• ENTRIES SUPPLIED:
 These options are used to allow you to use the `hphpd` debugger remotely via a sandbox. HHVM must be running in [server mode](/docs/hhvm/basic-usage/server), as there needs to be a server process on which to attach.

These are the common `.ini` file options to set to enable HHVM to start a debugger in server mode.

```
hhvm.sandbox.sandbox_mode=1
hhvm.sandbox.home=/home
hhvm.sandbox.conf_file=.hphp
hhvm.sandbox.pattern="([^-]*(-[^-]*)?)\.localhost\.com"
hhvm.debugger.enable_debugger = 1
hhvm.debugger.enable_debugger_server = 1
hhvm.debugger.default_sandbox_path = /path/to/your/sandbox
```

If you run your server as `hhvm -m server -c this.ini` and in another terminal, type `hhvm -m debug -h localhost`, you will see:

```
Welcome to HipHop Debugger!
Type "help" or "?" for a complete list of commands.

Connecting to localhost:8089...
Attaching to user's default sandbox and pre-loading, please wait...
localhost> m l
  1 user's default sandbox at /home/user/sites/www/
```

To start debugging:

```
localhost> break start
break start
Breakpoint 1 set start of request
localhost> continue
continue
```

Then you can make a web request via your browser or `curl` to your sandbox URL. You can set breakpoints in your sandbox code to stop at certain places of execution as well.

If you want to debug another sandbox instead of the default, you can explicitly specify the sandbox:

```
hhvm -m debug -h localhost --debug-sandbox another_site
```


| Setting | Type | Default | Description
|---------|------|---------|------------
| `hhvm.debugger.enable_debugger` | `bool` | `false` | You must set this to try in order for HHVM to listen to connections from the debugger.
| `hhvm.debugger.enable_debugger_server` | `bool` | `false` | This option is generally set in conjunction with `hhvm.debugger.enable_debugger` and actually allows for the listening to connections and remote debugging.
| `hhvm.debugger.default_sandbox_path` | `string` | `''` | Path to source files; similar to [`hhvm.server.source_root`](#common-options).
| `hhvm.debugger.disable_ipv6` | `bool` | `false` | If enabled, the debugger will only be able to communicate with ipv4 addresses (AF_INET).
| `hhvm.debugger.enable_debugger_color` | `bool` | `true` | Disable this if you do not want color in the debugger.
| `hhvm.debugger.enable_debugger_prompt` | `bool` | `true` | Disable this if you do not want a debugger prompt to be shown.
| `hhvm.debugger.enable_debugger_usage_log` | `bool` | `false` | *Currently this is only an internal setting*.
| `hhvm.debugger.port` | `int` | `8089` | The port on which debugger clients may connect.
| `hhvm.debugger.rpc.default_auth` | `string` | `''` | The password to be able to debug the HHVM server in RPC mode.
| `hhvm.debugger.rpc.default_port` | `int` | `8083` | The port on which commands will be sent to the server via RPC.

• PROBLEM DESCRIPTION: Copy out only the lines from the one containing "to be shown." down to the last line of the material, keeping both ends.

• ANSWER BOX:
| `hhvm.debugger.enable_debugger_prompt` | `bool` | `true` | Disable this if you do not want a debugger prompt to be shown.
| `hhvm.debugger.enable_debugger_usage_log` | `bool` | `false` | *Currently this is only an internal setting*.
| `hhvm.debugger.port` | `int` | `8089` | The port on which debugger clients may connect.
| `hhvm.debugger.rpc.default_auth` | `string` | `''` | The password to be able to debug the HHVM server in RPC mode.
| `hhvm.debugger.rpc.default_port` | `int` | `8083` | The port on which commands will be sent to the server via RPC.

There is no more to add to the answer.